* Task objective: If a line in the listing below includes the word "KiCad", pick it out.

* Input material:
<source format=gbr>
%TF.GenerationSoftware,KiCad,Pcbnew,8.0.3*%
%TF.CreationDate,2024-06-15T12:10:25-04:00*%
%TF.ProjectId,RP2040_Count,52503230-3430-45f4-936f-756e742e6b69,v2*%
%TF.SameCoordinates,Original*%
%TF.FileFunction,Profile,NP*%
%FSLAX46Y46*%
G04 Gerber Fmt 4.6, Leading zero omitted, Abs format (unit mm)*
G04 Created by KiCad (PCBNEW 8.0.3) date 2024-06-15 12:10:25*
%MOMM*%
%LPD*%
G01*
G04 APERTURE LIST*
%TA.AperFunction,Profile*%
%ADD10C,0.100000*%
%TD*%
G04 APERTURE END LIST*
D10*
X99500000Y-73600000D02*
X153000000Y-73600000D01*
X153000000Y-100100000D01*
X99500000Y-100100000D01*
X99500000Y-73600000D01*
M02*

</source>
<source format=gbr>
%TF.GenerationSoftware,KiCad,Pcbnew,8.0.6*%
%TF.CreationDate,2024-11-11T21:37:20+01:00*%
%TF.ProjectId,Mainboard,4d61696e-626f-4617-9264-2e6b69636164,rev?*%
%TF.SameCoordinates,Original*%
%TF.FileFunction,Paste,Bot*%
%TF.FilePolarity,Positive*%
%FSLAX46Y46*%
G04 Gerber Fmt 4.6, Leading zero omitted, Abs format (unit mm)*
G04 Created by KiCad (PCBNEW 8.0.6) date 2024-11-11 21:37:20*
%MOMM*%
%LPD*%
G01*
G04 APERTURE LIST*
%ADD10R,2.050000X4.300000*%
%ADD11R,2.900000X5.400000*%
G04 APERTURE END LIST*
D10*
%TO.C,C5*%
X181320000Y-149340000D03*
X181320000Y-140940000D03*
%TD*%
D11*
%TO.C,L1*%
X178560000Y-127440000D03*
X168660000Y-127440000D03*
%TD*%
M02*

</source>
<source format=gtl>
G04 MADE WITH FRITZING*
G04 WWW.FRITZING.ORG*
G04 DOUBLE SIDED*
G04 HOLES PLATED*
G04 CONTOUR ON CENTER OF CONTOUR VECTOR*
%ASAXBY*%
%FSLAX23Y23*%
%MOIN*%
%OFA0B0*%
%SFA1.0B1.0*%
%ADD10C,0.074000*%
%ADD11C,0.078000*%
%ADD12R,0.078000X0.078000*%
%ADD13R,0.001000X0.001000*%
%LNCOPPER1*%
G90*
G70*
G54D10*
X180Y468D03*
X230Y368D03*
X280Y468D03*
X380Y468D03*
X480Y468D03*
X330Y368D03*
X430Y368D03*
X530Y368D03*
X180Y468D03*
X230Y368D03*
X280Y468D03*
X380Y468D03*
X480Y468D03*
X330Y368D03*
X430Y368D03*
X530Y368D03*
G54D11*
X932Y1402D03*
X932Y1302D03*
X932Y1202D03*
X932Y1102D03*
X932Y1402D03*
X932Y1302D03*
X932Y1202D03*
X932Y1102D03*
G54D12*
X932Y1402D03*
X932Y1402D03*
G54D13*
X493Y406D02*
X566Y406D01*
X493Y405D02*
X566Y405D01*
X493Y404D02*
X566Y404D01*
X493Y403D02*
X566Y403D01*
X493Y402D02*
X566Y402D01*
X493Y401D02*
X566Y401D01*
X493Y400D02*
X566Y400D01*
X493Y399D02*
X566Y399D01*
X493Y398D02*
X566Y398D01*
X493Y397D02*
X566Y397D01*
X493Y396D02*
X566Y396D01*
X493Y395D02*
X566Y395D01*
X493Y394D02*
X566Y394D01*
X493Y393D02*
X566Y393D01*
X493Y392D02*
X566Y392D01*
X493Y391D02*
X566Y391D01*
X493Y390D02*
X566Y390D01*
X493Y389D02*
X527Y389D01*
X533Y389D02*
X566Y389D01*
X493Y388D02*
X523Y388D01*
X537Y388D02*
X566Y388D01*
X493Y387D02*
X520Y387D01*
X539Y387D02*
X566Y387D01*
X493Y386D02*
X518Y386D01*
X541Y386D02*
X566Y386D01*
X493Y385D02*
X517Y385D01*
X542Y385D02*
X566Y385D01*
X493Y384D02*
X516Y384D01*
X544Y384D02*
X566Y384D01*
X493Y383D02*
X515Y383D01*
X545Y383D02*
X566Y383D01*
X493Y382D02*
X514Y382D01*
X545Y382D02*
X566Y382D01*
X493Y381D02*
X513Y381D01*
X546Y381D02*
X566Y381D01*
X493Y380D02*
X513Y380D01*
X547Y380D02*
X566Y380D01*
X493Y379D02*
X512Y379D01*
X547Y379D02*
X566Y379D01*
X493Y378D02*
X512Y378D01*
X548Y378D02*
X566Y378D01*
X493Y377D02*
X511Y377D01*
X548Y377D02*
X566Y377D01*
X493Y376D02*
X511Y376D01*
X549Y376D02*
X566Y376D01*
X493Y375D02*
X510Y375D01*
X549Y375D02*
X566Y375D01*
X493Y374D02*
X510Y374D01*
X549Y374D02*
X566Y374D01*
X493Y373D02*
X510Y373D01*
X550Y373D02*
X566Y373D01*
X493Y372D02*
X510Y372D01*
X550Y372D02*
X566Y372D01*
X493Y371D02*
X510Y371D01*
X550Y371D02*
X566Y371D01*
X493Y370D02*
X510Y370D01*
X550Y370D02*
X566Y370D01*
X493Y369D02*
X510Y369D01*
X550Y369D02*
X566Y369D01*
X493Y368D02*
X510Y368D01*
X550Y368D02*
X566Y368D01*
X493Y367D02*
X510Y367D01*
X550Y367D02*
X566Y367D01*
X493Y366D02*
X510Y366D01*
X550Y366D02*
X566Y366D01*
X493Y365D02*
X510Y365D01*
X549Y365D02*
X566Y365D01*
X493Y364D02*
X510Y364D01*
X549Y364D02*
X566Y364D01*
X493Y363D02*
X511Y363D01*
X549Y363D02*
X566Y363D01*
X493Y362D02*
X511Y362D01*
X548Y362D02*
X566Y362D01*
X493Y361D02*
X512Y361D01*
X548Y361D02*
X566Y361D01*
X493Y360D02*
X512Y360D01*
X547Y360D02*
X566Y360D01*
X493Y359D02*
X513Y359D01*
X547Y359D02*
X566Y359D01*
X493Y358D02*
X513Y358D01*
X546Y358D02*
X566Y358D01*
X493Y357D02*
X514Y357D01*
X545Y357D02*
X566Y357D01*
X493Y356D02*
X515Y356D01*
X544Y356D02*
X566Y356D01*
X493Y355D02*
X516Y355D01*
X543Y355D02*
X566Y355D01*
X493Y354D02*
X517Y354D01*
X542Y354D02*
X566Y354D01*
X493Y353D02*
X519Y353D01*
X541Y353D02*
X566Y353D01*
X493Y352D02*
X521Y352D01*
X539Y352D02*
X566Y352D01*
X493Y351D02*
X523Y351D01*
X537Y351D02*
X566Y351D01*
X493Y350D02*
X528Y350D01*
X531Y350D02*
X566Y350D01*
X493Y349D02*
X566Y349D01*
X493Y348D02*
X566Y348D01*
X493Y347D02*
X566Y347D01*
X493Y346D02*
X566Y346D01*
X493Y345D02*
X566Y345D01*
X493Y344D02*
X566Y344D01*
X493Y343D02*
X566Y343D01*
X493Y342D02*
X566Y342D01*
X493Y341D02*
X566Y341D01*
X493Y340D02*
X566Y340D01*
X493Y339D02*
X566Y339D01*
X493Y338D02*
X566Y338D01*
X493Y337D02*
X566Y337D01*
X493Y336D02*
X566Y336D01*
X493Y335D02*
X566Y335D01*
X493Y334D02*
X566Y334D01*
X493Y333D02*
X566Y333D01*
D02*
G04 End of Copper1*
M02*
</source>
...
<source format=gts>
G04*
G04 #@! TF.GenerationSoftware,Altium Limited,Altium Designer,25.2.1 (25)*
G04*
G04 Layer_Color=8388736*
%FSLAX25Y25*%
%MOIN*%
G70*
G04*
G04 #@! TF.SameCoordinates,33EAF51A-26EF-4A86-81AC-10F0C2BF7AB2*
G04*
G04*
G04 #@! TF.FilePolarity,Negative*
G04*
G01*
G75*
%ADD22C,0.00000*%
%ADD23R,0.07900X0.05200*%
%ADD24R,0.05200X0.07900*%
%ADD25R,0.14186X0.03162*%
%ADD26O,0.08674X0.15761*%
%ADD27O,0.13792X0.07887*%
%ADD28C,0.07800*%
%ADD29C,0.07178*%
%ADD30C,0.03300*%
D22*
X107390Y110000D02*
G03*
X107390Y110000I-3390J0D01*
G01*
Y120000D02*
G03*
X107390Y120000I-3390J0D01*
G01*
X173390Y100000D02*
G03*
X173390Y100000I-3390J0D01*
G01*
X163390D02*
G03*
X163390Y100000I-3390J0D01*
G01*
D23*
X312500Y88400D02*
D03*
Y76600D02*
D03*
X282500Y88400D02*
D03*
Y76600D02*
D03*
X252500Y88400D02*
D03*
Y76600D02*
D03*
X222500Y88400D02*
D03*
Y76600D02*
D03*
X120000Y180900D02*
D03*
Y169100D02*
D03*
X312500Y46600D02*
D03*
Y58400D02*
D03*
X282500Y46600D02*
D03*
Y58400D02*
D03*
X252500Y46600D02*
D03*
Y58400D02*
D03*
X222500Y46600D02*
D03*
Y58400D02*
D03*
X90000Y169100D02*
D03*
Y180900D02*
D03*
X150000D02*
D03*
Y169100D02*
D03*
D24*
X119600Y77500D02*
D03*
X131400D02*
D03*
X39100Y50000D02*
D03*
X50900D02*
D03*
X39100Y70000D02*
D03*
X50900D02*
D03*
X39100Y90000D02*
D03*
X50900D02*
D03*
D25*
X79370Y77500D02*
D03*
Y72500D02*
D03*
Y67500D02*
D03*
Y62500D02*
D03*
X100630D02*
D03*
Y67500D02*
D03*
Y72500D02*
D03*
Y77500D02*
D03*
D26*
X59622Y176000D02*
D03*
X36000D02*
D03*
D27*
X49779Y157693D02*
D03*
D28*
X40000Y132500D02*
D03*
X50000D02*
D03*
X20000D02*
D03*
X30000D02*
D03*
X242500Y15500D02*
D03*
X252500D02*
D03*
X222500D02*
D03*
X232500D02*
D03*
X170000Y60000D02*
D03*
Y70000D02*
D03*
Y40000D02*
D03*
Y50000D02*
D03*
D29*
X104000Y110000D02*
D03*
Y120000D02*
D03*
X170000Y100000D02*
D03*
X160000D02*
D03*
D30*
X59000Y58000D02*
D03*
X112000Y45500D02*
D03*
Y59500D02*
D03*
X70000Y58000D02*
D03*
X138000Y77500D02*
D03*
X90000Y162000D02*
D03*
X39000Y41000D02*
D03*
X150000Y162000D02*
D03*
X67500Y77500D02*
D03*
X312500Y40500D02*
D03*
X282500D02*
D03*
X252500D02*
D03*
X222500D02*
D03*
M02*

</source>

* Exercise solution:
%TF.GenerationSoftware,KiCad,Pcbnew,8.0.3*%
G04 Created by KiCad (PCBNEW 8.0.3) date 2024-06-15 12:10:25*
%TF.GenerationSoftware,KiCad,Pcbnew,8.0.6*%
G04 Created by KiCad (PCBNEW 8.0.6) date 2024-11-11 21:37:20*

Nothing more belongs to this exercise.